Jakarta
- Pemerintah menargetkan 50 persen kabupaten/kota di seluruh Indonesia menerapkan kawasan tanpa rokok pada 2019. “Dua tahun lalu, pencantuman gambar bahaya merokok atau pictorial health warning (PHW) bisa naik mencapai 75 persen dari sebelumnya 40 persen,” kata Direktur Pencegahan dan Pengendalian Penyakit Tidak Menular Kementerian Kesehatan Lily Sulistyowati saat menutup Indonesia Conference on Tobacco or Health di Balai Kartini, Jakarta, Selasa, 16 Mei 2017.

Lily menuturkan pemerintah juga menargetkan prevalensi perokok turun 1 persen setiap tahun. Sebab, menurut Lily, rokok merupakan faktor risiko utama penyakit tidak menular, yang menjadi beban terberat, yang ditanggung Badan Penyelenggara Jaminan Sosial (BPJS).

“Pengeluaran BPJS sudah mencapai Rp 16,9 triliun hanya untuk penyakit katastropik (penyakit tidak menular/PTM),” katanya.

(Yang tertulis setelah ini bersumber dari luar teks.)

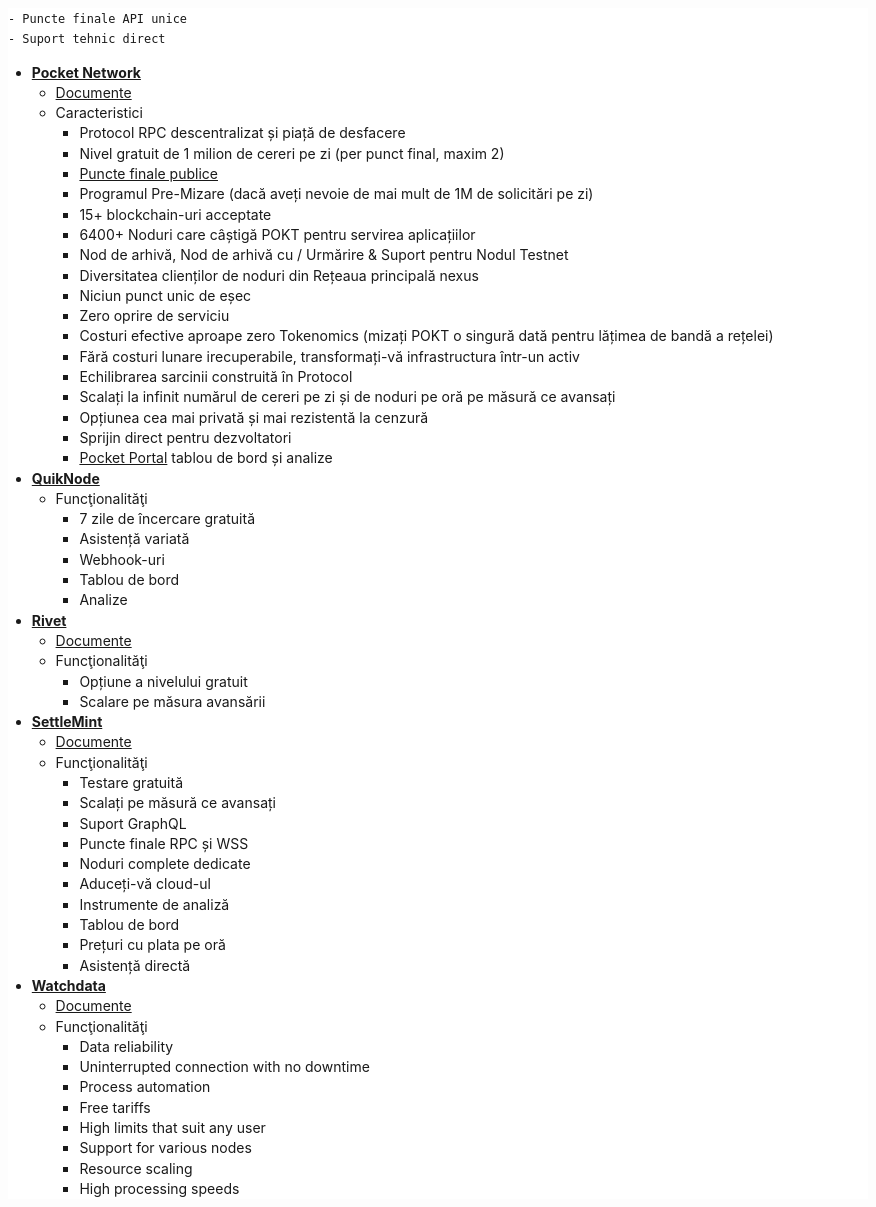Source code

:     - Puncte finale API unice
    - Suport tehnic direct
- [**Pocket Network**](https://www.pokt.network/)
  - [Documente](https://docs.pokt.network/home/)
  - Caracteristici
    - Protocol RPC descentralizat și piață de desfacere
    - Nivel gratuit de 1 milion de cereri pe zi (per punct final, maxim 2)
    - [Puncte finale publice](https://docs.pokt.network/home/resources/public-rpc-endpoints)
    - Programul Pre-Mizare (dacă aveți nevoie de mai mult de 1M de solicitări pe zi)
    - 15+ blockchain-uri acceptate
    - 6400+ Noduri care câștigă POKT pentru servirea aplicațiilor
    - Nod de arhivă, Nod de arhivă cu / Urmărire & Suport pentru Nodul Testnet
    - Diversitatea clienților de noduri din Rețeaua principală nexus
    - Niciun punct unic de eșec
    - Zero oprire de serviciu
    - Costuri efective aproape zero Tokenomics (mizați POKT o singură dată pentru lățimea de bandă a rețelei)
    - Fără costuri lunare irecuperabile, transformați-vă infrastructura într-un activ
    - Echilibrarea sarcinii construită în Protocol
    - Scalați la infinit numărul de cereri pe zi și de noduri pe oră pe măsură ce avansați
    - Opțiunea cea mai privată și mai rezistentă la cenzură
    - Sprijin direct pentru dezvoltatori
    - [Pocket Portal](https://bit.ly/ETHorg_POKTportal) tablou de bord și analize
- [**QuikNode**](https://www.quiknode.io/)
  - Funcţionalităţi
    - 7 zile de încercare gratuită
    - Asistență variată
    - Webhook-uri
    - Tablou de bord
    - Analize
- [**Rivet**](https://rivet.cloud/)
  - [Documente](https://rivet.readthedocs.io/en/latest/)
  - Funcţionalităţi
    - Opțiune a nivelului gratuit
    - Scalare pe măsura avansării
- [**SettleMint**](https://console.settlemint.com/)
  - [Documente](https://docs.settlemint.com/)
  - Funcţionalităţi
    - Testare gratuită
    - Scalați pe măsură ce avansați
    - Suport GraphQL
    - Puncte finale RPC și WSS
    - Noduri complete dedicate
    - Aduceți-vă cloud-ul
    - Instrumente de analiză
    - Tablou de bord
    - Prețuri cu plata pe oră
    - Asistență directă
- [**Watchdata**](https://watchdata.io/)
  - [Documente](https://docs.watchdata.io/)
  - Funcţionalităţi
    - Data reliability
    - Uninterrupted connection with no downtime
    - Process automation
    - Free tariffs
    - High limits that suit any user
    - Support for various nodes
    - Resource scaling
    - High processing speeds
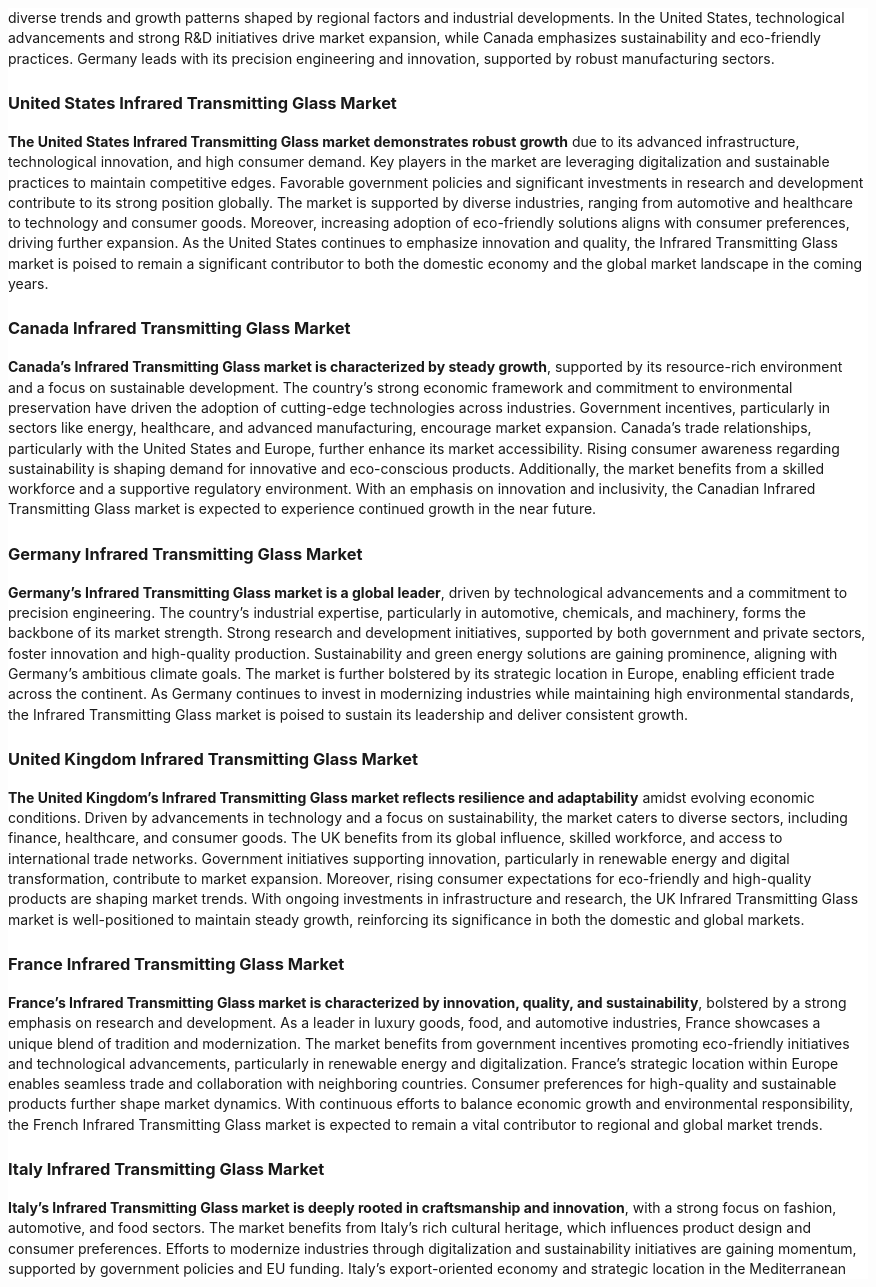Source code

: diverse trends and growth patterns shaped by regional factors and industrial developments. In the United States, technological advancements and strong R&amp;D initiatives drive market expansion, while Canada emphasizes sustainability and eco-friendly practices. Germany leads with its precision engineering and innovation, supported by robust manufacturing sectors.</span></em></p></blockquote><h3><strong>United States Infrared Transmitting Glass Market</strong></h3><p><strong>The United States Infrared Transmitting Glass market demonstrates robust growth</strong> due to its advanced infrastructure, technological innovation, and high consumer demand. Key players in the market are leveraging digitalization and sustainable practices to maintain competitive edges. Favorable government policies and significant investments in research and development contribute to its strong position globally. The market is supported by diverse industries, ranging from automotive and healthcare to technology and consumer goods. Moreover, increasing adoption of eco-friendly solutions aligns with consumer preferences, driving further expansion. As the United States continues to emphasize innovation and quality, the Infrared Transmitting Glass market is poised to remain a significant contributor to both the domestic economy and the global market landscape in the coming years.</p><h3><strong>Canada Infrared Transmitting Glass Market</strong></h3><p><strong>Canada&rsquo;s Infrared Transmitting Glass market is characterized by steady growth</strong>, supported by its resource-rich environment and a focus on sustainable development. The country&rsquo;s strong economic framework and commitment to environmental preservation have driven the adoption of cutting-edge technologies across industries. Government incentives, particularly in sectors like energy, healthcare, and advanced manufacturing, encourage market expansion. Canada&rsquo;s trade relationships, particularly with the United States and Europe, further enhance its market accessibility. Rising consumer awareness regarding sustainability is shaping demand for innovative and eco-conscious products. Additionally, the market benefits from a skilled workforce and a supportive regulatory environment. With an emphasis on innovation and inclusivity, the Canadian Infrared Transmitting Glass market is expected to experience continued growth in the near future.</p><h3><strong>Germany Infrared Transmitting Glass Market</strong></h3><p><strong>Germany&rsquo;s Infrared Transmitting Glass market is a global leader</strong>, driven by technological advancements and a commitment to precision engineering. The country&rsquo;s industrial expertise, particularly in automotive, chemicals, and machinery, forms the backbone of its market strength. Strong research and development initiatives, supported by both government and private sectors, foster innovation and high-quality production. Sustainability and green energy solutions are gaining prominence, aligning with Germany&rsquo;s ambitious climate goals. The market is further bolstered by its strategic location in Europe, enabling efficient trade across the continent. As Germany continues to invest in modernizing industries while maintaining high environmental standards, the Infrared Transmitting Glass market is poised to sustain its leadership and deliver consistent growth.</p><h3><strong>United Kingdom Infrared Transmitting Glass Market</strong></h3><p><strong>The United Kingdom&rsquo;s Infrared Transmitting Glass market reflects resilience and adaptability</strong> amidst evolving economic conditions. Driven by advancements in technology and a focus on sustainability, the market caters to diverse sectors, including finance, healthcare, and consumer goods. The UK benefits from its global influence, skilled workforce, and access to international trade networks. Government initiatives supporting innovation, particularly in renewable energy and digital transformation, contribute to market expansion. Moreover, rising consumer expectations for eco-friendly and high-quality products are shaping market trends. With ongoing investments in infrastructure and research, the UK Infrared Transmitting Glass market is well-positioned to maintain steady growth, reinforcing its significance in both the domestic and global markets.</p><h3><strong>France Infrared Transmitting Glass Market</strong></h3><p><strong>France&rsquo;s Infrared Transmitting Glass market is characterized by innovation, quality, and sustainability</strong>, bolstered by a strong emphasis on research and development. As a leader in luxury goods, food, and automotive industries, France showcases a unique blend of tradition and modernization. The market benefits from government incentives promoting eco-friendly initiatives and technological advancements, particularly in renewable energy and digitalization. France&rsquo;s strategic location within Europe enables seamless trade and collaboration with neighboring countries. Consumer preferences for high-quality and sustainable products further shape market dynamics. With continuous efforts to balance economic growth and environmental responsibility, the French Infrared Transmitting Glass market is expected to remain a vital contributor to regional and global market trends.</p><h3><strong>Italy Infrared Transmitting Glass Market</strong></h3><p><strong>Italy&rsquo;s Infrared Transmitting Glass market is deeply rooted in craftsmanship and innovation</strong>, with a strong focus on fashion, automotive, and food sectors. The market benefits from Italy&rsquo;s rich cultural heritage, which influences product design and consumer preferences. Efforts to modernize industries through digitalization and sustainability initiatives are gaining momentum, supported by government policies and EU funding. Italy&rsquo;s export-oriented economy and strategic location in the Mediterranean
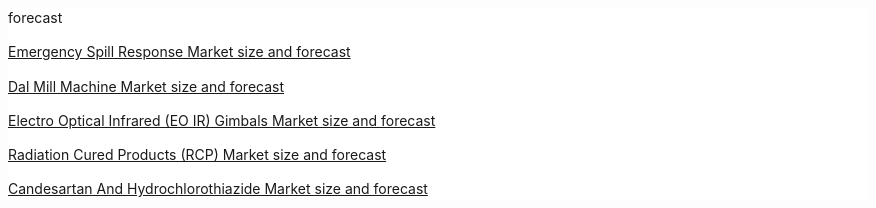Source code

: forecast</a></p><p><a href="https://www.marketresearchintellect.com/ko/product/global-emergency-spill-response-market-size-and-forecast/">Emergency Spill Response  Market size and forecast</a></p><p><a href="https://www.marketresearchintellect.com/zh/product/dal-mill-machine-market/">Dal Mill Machine  Market size and forecast</a></p><p><a href="https://www.marketresearchintellect.com/de/product/electro-optical-infrared-eo-ir-gimbals-market/">Electro Optical Infrared (EO IR) Gimbals  Market size and forecast</a></p><p><a href="https://www.marketresearchintellect.com/es/product/global-radiation-cured-products-rcp-market/">Radiation Cured Products (RCP)  Market size and forecast</a></p><p><a href="https://www.marketresearchintellect.com/product/global-candesartan-and-hydrochlorothiazide-market-size-and-forcast/">Candesartan And Hydrochlorothiazide  Market size and forecast</a></p>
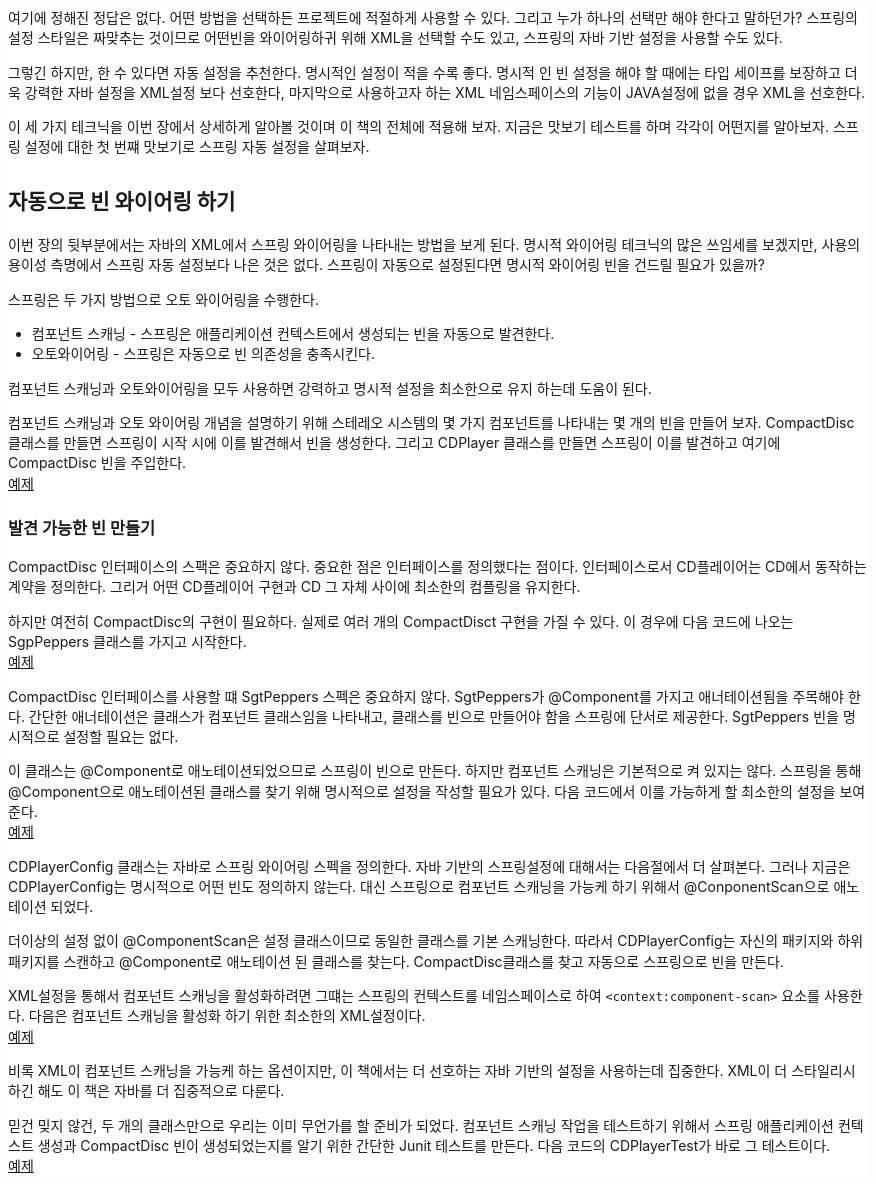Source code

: 여기에 정해진 정답은 없다. 어떤 방법을 선택하든 프로젝트에 적절하게 사용할 수 있다. 그리고 누가 하나의 선택만 해야 한다고 말하던가? 스프링의 설정 스타일은 짜맞추는 것이므로 어떤빈을 와이어링하귀 위해 XML을 선택할 수도 있고, 스프링의 자바 기반 설정을 사용할 수도 있다.  

그렇긴 하지만, 한 수 있다면 자동 설정을 추천한다. 명시적인 설정이 적을 수록 좋다. 명시적 인 빈 설정을 해야 할 때에는 타입 세이프를 보장하고 더욱 강력한 자바 설정을 XML설정 보다 선호한다, 마지막으로 사용하고자 하는 XML 네임스페이스의 기능이 JAVA설정에 없을 경우 XML을 선호한다.  

이 세 가지 테크닉을 이번 장에서 상세하게 알아볼 것이며 이 책의 전체에 적용해 보자. 지금은 맛보기 테스트를 하며 각각이 어떤지를 알아보자. 스프링 설정에 대한 첫 번쨰 맛보기로 스프링 자동 설정을 살펴보자.  

## 자동으로 빈 와이어링 하기

이번 장의 뒷부분에서는 자바의 XML에서 스프링 와이어링을 나타내는 방법을 보게 된다. 명시적 와이어링 테크닉의 많은 쓰임세를 보겠지만, 사용의 용이성 측명에서 스프링 자동 설정보다 나은 것은 없다. 스프링이 자동으로 설정된다면 명시적 와이어링 빈을 건드릴 필요가 있을까?  

스프링은 두 가지 방법으로 오토 와이어링을 수행한다.  

* 컴포넌트 스캐닝 - 스프링은 애플리케이션 컨텍스트에서 생성되는 빈을 자동으로 발견한다.
* 오토와이어링 - 스프링은 자동으로 빈 의존성을 충족시킨다.


컴포넌트 스캐닝과 오토와이어링을 모두 사용하면 강력하고 명시적 설정을 최소한으로 유지 하는데 도움이 된다.  

컴포넌트 스캐닝과 오토 와이어링 개념을 설명하기 위해 스테레오 시스템의 몇 가지 컴포넌트를 나타내는 몇 개의 빈을 만들어 보자. CompactDisc 클래스를 만들면 스프링이 시작 시에 이를 발견해서 빈을 생성한다. 그리고 CDPlayer 클래스를 만들면 스프링이 이를 발견하고 여기에 CompactDisc 빈을 주입한다.  
[예제](./../../sources/SpringInAction/src/com/springinaction/beanwireing/CompactDisc.java)  

### 발견 가능한 빈 만들기

CompactDisc 인터페이스의 스팩은 중요하지 않다. 중요한 점은 인터페이스를 정의했다는 점이다. 인터페이스로서 CD플레이어는 CD에서 동작하는 계약을 정의한다. 그리거 어떤 CD플레이어 구현과 CD 그 자체 사이에 최소한의 컴플링을 유지한다.

하지만 여전히 CompactDisc의 구현이 필요하다. 실제로 여러 개의 CompactDisct 구현을 가질 수 있다. 이 경우에 다음 코드에 나오는 SgpPeppers 클래스를 가지고 시작한다.  
[예제](./../../sources/SpringInAction/src/com/springinaction/beanwireing/SgtPeppers.java)

CompactDisc 인터페이스를 사용할 떄 SgtPeppers 스펙은 중요하지 않다. SgtPeppers가 @Component를 가지고 애너테이션됨을 주목해야 한다. 간단한 애너테이션은 클래스가 컴포넌트 클래스임을 나타내고, 클래스를 빈으로 만들어야 함을 스프링에 단서로 제공한다. SgtPeppers 빈을 명시적으로 설정할 필요는 없다.

이 클래스는 @Component로 애노테이션되었으므로 스프링이 빈으로 만든다. 하지만 컴포넌트 스캐닝은 기본적으로 켜 있지는 않다. 스프링을 통해 @Component으로 애노테이션된 클래스를 찾기 위해 명시적으로 설정을 작성할 필요가 있다. 다음 코드에서 이를 가능하게 할 최소한의 설정을 보여준다.  
[예제](./../../sources/SpringInAction/src/com/springinaction/beanwireing/CDPlayerConfig.java)

CDPlayerConfig 클래스는 자바로 스프링 와이어링 스펙을 정의한다. 자바 기반의 스프링설정에 대해서는 다음절에서 더 살펴본다. 그러나 지금은 CDPlayerConfig는 명시적으로 어떤 빈도 정의하지 않는다. 대신 스프링으로 컴포넌트 스캐닝을 가능케 하기 위해서 @ConponentScan으로 애노테이션 되었다.

더이상의 설정 없이 @ComponentScan은 설정 클래스이므로 동일한 클래스를 기본 스캐닝한다. 따라서 CDPlayerConfig는 자신의 패키지와 하위 패키지를 스캔하고 @Component로 애노테이션 된 클래스를 찾는다. CompactDisc클래스를 찾고 자동으로 스프링으로 빈을 만든다.

XML설정을 통해서 컴포넌트 스캐닝을 활성화하려면 그떄는 스프링의 컨텍스트를 네임스페이스로 하여 `<context:component-scan>` 요소를 사용한다. 다음은 컴포넌트 스캐닝을 활성화 하기 위한 최소한의 XML설정이다.  
[예제](./../../sources/SpringInAction/src/com/springinaction/beanwireing/CDPlayerConfig.xml)

비록 XML이 컴포넌트 스캐닝을 가능케 하는 옵션이지만, 이 책에서는 더 선호하는 자바 기반의 설정을 사용하는데 집중한다. XML이 더 스타일리시하긴 해도 이 책은 자바를 더 집중적으로 다룬다.  

믿건 밎지 않건, 두 개의 클래스만으로 우리는 이미 무언가를 할 준비가 되었다. 컴포넌트 스캐닝 작업을 테스트하기 위해서 스프링 애플리케이션 컨텍스트 생성과 CompactDisc 빈이 생성되었는지를 알기 위한 간단한 Junit 테스트를 만든다. 다음 코드의 CDPlayerTest가 바로 그 테스트이다.  
[예제](./../../sources/SpringInAction/src/com/springinaction/beanwireing/CDPlayerTest.java)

Penyakit katastropik di antaranya penyakit jantung dan kardiovaskular, stroke, kanker, gagal ginjal, dan hipertensi.

Ketua Tobacco Control Support Center Sumarjati Arjoso menuturkan ICTOH ke-4 diadakan untuk menyambut Hari Tanpa Tembakau Sedunia yang diadakan setiap 31 Mei. “Ironisnya, pada 17 Mei 2017 atau besok akan diadakan World Tobacco Process dan Machinery, yang ditolak di seluruh negara, tapi justru diterima di Jakarta,” ujarnya. “Kami akan melakukan protes penolakan pameran ini.”

Menurut Sumarjati, tembakau tidak hanya mengancam generasi sekarang, tapi juga generasi depan. “Jika tembakau tidak dikendalikan, kita tidak akan mendapatkan bonus demografi yang sehat dan produktif,” ujarnya.

Dalam 4th ICTOH 2017, para peserta yang terdiri atas organisasi profesi, organisasi kemasyarakatan, pemerintah kabupaten/kota, akademisi, mahasiswa membacakan Deklarasi Jakarta. Deklarasi itu antara lain menyatakan pentingnya upaya pengendalian tembakau di Indonesia untuk menurunkan epidemi penyakit tidak menular. Mereka juga menyatakan merokok merupakan salah satu faktor risiko utama penyakit tidak menular, yang dapat dicegah.

Deklarasi Jakarta juga menekankan prevalensi perokok aktif di Indonesia masih tinggi dan terus meningkat. “Kami mencatat Indonesia adalah satu-satunya negara di Asia Pasifik yang tidak menandatangani dan belum memberi akses FCTC (Konvensi Pengendalian Tembakau),” demikian Deklarasi Jakarta yang dibacakan salah seorang peserta konferensi.

Deklarasi Jakarta juga menegaskan agar pemerintah, pengambil keputusan, pelaksana program dan anggota parlemen menolak pengesahan Rancangan Undang-Undang Pertembakauan lantaran bertentangan dengan upaya peningkatan kesehatan dan kesejahteraan masyarakat. “Kami juga mengimbau para pemangku kepentingan untuk bersama memperjuangkan pelarangan total iklan, promosi, dan pemberian sponsor oleh industri rokok,” ujarnya.